Print every line of the records below exactly as it reads.

**DATA PROVIDED**
-.-.-
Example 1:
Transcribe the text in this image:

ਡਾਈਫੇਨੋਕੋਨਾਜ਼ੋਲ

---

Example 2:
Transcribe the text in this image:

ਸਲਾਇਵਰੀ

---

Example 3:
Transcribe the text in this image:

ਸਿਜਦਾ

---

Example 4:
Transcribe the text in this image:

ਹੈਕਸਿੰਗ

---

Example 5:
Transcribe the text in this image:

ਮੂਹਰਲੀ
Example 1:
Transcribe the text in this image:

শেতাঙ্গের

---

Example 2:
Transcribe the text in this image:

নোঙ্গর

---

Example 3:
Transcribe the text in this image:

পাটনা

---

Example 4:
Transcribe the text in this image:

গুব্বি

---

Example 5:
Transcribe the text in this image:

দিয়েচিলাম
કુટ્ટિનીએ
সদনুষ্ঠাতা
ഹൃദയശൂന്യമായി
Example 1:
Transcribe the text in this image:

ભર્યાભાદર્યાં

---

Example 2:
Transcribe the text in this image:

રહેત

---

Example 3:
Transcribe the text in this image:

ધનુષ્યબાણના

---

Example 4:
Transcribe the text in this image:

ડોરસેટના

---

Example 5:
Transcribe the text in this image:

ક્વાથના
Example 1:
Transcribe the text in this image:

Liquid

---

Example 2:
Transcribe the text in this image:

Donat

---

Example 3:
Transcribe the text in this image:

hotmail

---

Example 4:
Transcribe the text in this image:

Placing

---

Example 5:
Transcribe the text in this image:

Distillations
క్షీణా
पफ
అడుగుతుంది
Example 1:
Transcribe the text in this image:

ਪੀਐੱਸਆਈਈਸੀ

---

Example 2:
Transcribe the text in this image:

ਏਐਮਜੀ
-.-.-
**EXERCISE OUTPUT**
Example 1:
Transcribe the text in this image:

ਡਾਈਫੇਨੋਕੋਨਾਜ਼ੋਲ

---

Example 2:
Transcribe the text in this image:

ਸਲਾਇਵਰੀ

---

Example 3:
Transcribe the text in this image:

ਸਿਜਦਾ

---

Example 4:
Transcribe the text in this image:

ਹੈਕਸਿੰਗ

---

Example 5:
Transcribe the text in this image:

ਮੂਹਰਲੀ
Example 1:
Transcribe the text in this image:

শেতাঙ্গের

---

Example 2:
Transcribe the text in this image:

নোঙ্গর

---

Example 3:
Transcribe the text in this image:

পাটনা

---

Example 4:
Transcribe the text in this image:

গুব্বি

---

Example 5:
Transcribe the text in this image:

দিয়েচিলাম
કુટ્ટિનીએ
সদনুষ্ঠাতা
ഹൃദയശൂന്യമായി
Example 1:
Transcribe the text in this image:

ભર્યાભાદર્યાં

---

Example 2:
Transcribe the text in this image:

રહેત

---

Example 3:
Transcribe the text in this image:

ધનુષ્યબાણના

---

Example 4:
Transcribe the text in this image:

ડોરસેટના

---

Example 5:
Transcribe the text in this image:

ક્વાથના
Example 1:
Transcribe the text in this image:

Liquid

---

Example 2:
Transcribe the text in this image:

Donat

---

Example 3:
Transcribe the text in this image:

hotmail

---

Example 4:
Transcribe the text in this image:

Placing

---

Example 5:
Transcribe the text in this image:

Distillations
క్షీణా
पफ
అడుగుతుంది
Example 1:
Transcribe the text in this image:

ਪੀਐੱਸਆਈਈਸੀ

---

Example 2:
Transcribe the text in this image:

ਏਐਮਜੀ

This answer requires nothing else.